La hora de los monstruos
Carlos Alberto Montaner se pregunta "por qué no enterrar las democracias liberales si no han dado los frutos que de ellas se esperaban" y dice que "Muy sencillo: porque sabemos que, cuando se cumplen los principios, esas sociedades se desarrollan y funcionan envidiablemente".
Las preguntas son muy incómodas. ¿Por qué las sociedades eligen gobernantes antisistema que las conducen al despeñadero? ¿Por qué los venezolanos votaron a Hugo Chávez a fines de 1998, los griegos acaban de hacerlo con Alexis Tsipras y es posible que los españoles repitan esa forma de suicidio cívico dentro de unos meses dándole la mayoría de sus votos a Pablo Iglesias, un neocomunista simpatizante del chavismo, como lo calificó, muy orgulloso, Diosdado Cabello, presidente del Congreso en Venezuela y el poder tras el delirante trono de Nicolás Maduro, ese ornitólogo y médium, experto en la comunicación con los pájaros y los muertos?
La clave está en la fragilidad de las democracias liberales, un débil diseño institucional surgido a fines del siglo XVIII para ponerle fin al “antiguo régimen”. Una forma de gobierno basada en la combinación de libertades políticas y económica, que exige el inexorable cumplimiento de los principios en los que se sustenta y proclama para poder prevalecer. El consenso general define estos diez principios:
1. Todas las personas, y muy especialmente quienes participan del poder, tienen que colocarse bajo la autoridad de la ley y no puede existir impunidad para los violadores de las normas.
2. Es indispensable la transparencia total en los actos de gobierno y la rendición de cuentas periódicas y obligatorias.
3. La Constitución existe para proteger los derechos de los individuos, incluso y especialmente de la voluntad de las mayorías.
4. El Estado posee el monopolio de la violencia por libre delegación de la sociedad que regulará y vigilará el uso de esta delicada facultad por medio de quienes administran la justicia.
5. La justicia (y la solución de los conflictos) tiene que ser absolutamente independiente, razonablemente eficiente, rápida y ajustada a Derecho.
6. La actitud y el comportamiento de los funcionarios, tanto de los elegidos como de los contratados, deben estar teñidos por el espíritu de servicio público. Los funcionarios forman parte de la administración del Estado para servir a la sociedad dentro de las reglas.
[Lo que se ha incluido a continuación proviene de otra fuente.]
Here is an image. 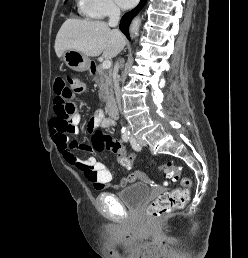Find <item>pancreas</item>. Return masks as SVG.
Wrapping results in <instances>:
<instances>
[{
	"instance_id": "obj_1",
	"label": "pancreas",
	"mask_w": 248,
	"mask_h": 258,
	"mask_svg": "<svg viewBox=\"0 0 248 258\" xmlns=\"http://www.w3.org/2000/svg\"><path fill=\"white\" fill-rule=\"evenodd\" d=\"M95 81L100 86L99 98L101 101H105L106 97L112 92L111 70L103 69L101 65H97Z\"/></svg>"
}]
</instances>
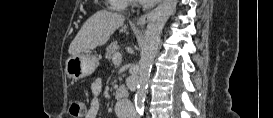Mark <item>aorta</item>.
I'll use <instances>...</instances> for the list:
<instances>
[{"label":"aorta","mask_w":273,"mask_h":118,"mask_svg":"<svg viewBox=\"0 0 273 118\" xmlns=\"http://www.w3.org/2000/svg\"><path fill=\"white\" fill-rule=\"evenodd\" d=\"M177 0H163L149 20L141 47L138 89L135 95V107L138 113L144 111V101L149 74L159 46L162 29L176 8Z\"/></svg>","instance_id":"obj_1"}]
</instances>
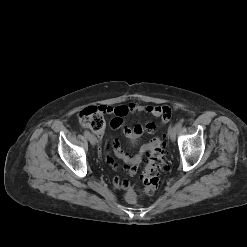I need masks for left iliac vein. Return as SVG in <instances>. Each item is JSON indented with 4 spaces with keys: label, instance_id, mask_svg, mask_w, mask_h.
Instances as JSON below:
<instances>
[{
    "label": "left iliac vein",
    "instance_id": "left-iliac-vein-1",
    "mask_svg": "<svg viewBox=\"0 0 247 247\" xmlns=\"http://www.w3.org/2000/svg\"><path fill=\"white\" fill-rule=\"evenodd\" d=\"M178 130H179V129L177 128L176 125L169 128L168 134H169V137H170V139H171L172 141H174V140L176 139V135H177V133H178Z\"/></svg>",
    "mask_w": 247,
    "mask_h": 247
}]
</instances>
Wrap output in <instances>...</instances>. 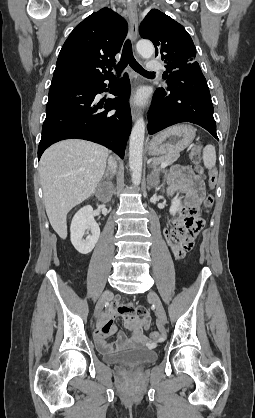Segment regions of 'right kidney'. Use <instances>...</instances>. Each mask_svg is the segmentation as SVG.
Here are the masks:
<instances>
[{
	"label": "right kidney",
	"instance_id": "1",
	"mask_svg": "<svg viewBox=\"0 0 255 418\" xmlns=\"http://www.w3.org/2000/svg\"><path fill=\"white\" fill-rule=\"evenodd\" d=\"M90 231L85 239V231ZM71 242L81 254L90 253L100 236L99 225L94 220L93 208L90 205L81 208L73 217L70 227Z\"/></svg>",
	"mask_w": 255,
	"mask_h": 418
}]
</instances>
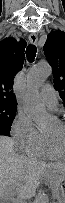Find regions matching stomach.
Segmentation results:
<instances>
[{
    "mask_svg": "<svg viewBox=\"0 0 65 203\" xmlns=\"http://www.w3.org/2000/svg\"><path fill=\"white\" fill-rule=\"evenodd\" d=\"M48 181L54 196L59 198L58 203H65V169L63 172L51 171Z\"/></svg>",
    "mask_w": 65,
    "mask_h": 203,
    "instance_id": "0dacf381",
    "label": "stomach"
}]
</instances>
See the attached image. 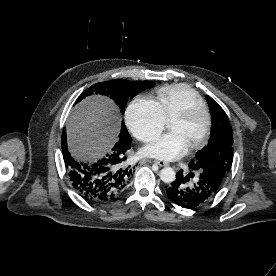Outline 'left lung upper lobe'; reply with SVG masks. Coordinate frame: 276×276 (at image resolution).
<instances>
[{
	"label": "left lung upper lobe",
	"instance_id": "obj_1",
	"mask_svg": "<svg viewBox=\"0 0 276 276\" xmlns=\"http://www.w3.org/2000/svg\"><path fill=\"white\" fill-rule=\"evenodd\" d=\"M206 100L212 115L211 136L208 145L196 154L192 164L198 167L197 170L207 167L224 183L233 162V131L220 105L210 96H206Z\"/></svg>",
	"mask_w": 276,
	"mask_h": 276
}]
</instances>
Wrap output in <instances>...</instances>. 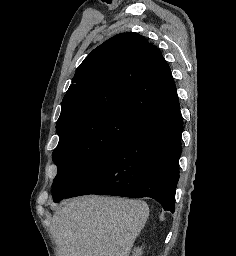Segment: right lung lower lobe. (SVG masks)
Segmentation results:
<instances>
[{
    "mask_svg": "<svg viewBox=\"0 0 236 256\" xmlns=\"http://www.w3.org/2000/svg\"><path fill=\"white\" fill-rule=\"evenodd\" d=\"M183 121L177 100L146 119L65 197H151L174 212ZM59 202V201H58Z\"/></svg>",
    "mask_w": 236,
    "mask_h": 256,
    "instance_id": "1",
    "label": "right lung lower lobe"
}]
</instances>
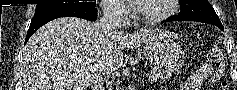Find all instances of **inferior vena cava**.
Listing matches in <instances>:
<instances>
[{"mask_svg": "<svg viewBox=\"0 0 237 90\" xmlns=\"http://www.w3.org/2000/svg\"><path fill=\"white\" fill-rule=\"evenodd\" d=\"M101 10L103 12V16H101L98 24L101 28L102 34H106V36H113V34H117L118 30H120L122 26V16L124 12V6L122 4H103L101 6ZM92 74V90H105L104 82L108 76H110V72H108L106 68V64H98L96 70L91 72Z\"/></svg>", "mask_w": 237, "mask_h": 90, "instance_id": "inferior-vena-cava-1", "label": "inferior vena cava"}]
</instances>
No están ahí para mandar, sino para obedecer a quienes les pagan sus salarios por medio de los impuestos.
7. El método de cooptación y reclutamiento en la esfera pública es la meritocracia y no la arbitrariedad partidista ni el clientelismo.
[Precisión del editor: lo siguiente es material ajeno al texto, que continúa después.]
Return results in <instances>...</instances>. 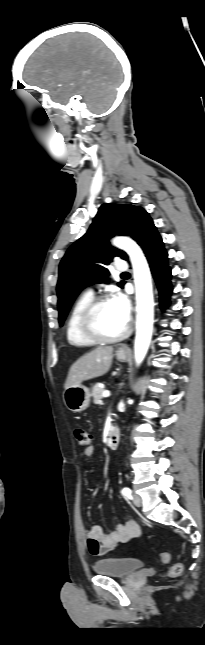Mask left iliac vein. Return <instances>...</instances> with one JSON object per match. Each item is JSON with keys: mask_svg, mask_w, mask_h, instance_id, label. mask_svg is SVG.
<instances>
[{"mask_svg": "<svg viewBox=\"0 0 205 645\" xmlns=\"http://www.w3.org/2000/svg\"><path fill=\"white\" fill-rule=\"evenodd\" d=\"M132 500H133V503H134L135 506H137V507L142 506V498H141V496H139L137 494H134Z\"/></svg>", "mask_w": 205, "mask_h": 645, "instance_id": "4c4485c4", "label": "left iliac vein"}]
</instances>
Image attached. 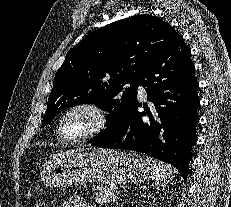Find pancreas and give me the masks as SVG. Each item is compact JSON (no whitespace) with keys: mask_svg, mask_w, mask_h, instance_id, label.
I'll list each match as a JSON object with an SVG mask.
<instances>
[{"mask_svg":"<svg viewBox=\"0 0 231 207\" xmlns=\"http://www.w3.org/2000/svg\"><path fill=\"white\" fill-rule=\"evenodd\" d=\"M93 198L100 206H107L108 203L114 202V198L117 197V191L114 188L108 187H93Z\"/></svg>","mask_w":231,"mask_h":207,"instance_id":"pancreas-1","label":"pancreas"}]
</instances>
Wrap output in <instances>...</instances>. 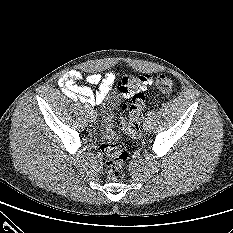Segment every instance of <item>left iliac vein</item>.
<instances>
[{"label": "left iliac vein", "instance_id": "1", "mask_svg": "<svg viewBox=\"0 0 233 233\" xmlns=\"http://www.w3.org/2000/svg\"><path fill=\"white\" fill-rule=\"evenodd\" d=\"M152 127V120L150 117L146 118L144 124H143V129L145 131H149Z\"/></svg>", "mask_w": 233, "mask_h": 233}]
</instances>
8. Las personas deben percibir que tienen una posibilidad razonable de “buscar la felicidad”, siempre y cuando actúen dentro de las reglas. No se define esa fórmula vaga porque la felicidad o el sentido del éxito personal varían notablemente.
9. Es vital que los individuos perciban que si estudian, trabajan, se esfuerzan y cumplen las reglas, sus formas de vida mejorarán paulatinamente. Nada concede más estabilidad a una sociedad que la esperanza en un futuro mejor.
10. Una democracia liberal no puede darles la espalda a los ciudadanos que padecen serias desventajas. La cohesión social aumenta cuando está presente la solidaridad.
Cuando uno o más de estos principios comienzan a ser ignorados y esa hipócrita transgresión coincide con una crisis económica severa, ante los ojos de muchas personas, poco a poco, se devalúa la forma de relación entre sociedad y Estado conocida como democracia liberal. Es en ese punto cuando proliferan los “indignados” y los antisistema.
Es el momento en que los electores, muchas veces desesperados, comienzan a corear insensateces (“¡que se vayan todos!”), o les entregan a los nuevos mandamases la facultad de decidir por ellos, como hicieron innumerables cubanos en los primeros años de la revolución gritando la consigna “si Fidel es comunista, que me pongan en la lista”.
La otra pregunta inevitable es por qué no enterrar las democracias liberales si no han dado los frutos que de ellas se esperaban. Muy sencillo: porque sabemos que, cuando se cumplen los principios, esas sociedades se desarrollan y funcionan envidiablemente. Es lo que sucede en los veinte países más prósperos y felices del planeta, a donde quieren emigrar los desgraciados de todas partes. Lo que se impone es la corrección del sistema, no su demolición.
También sabemos que los antisistema —comunistas, fascistas, neopopulistas, dictaduras militares de derecha— suelen agravar todos los problemas que supuestamente pretenden solucionar. Venezuela es un clarísimo ejemplo de lo que sucede cuando se le abre la puerta a esta fauna destructiva. España será otro brutal fracaso si el señor Iglesias llega a la casa de gobierno. Será la hora de los monstruos.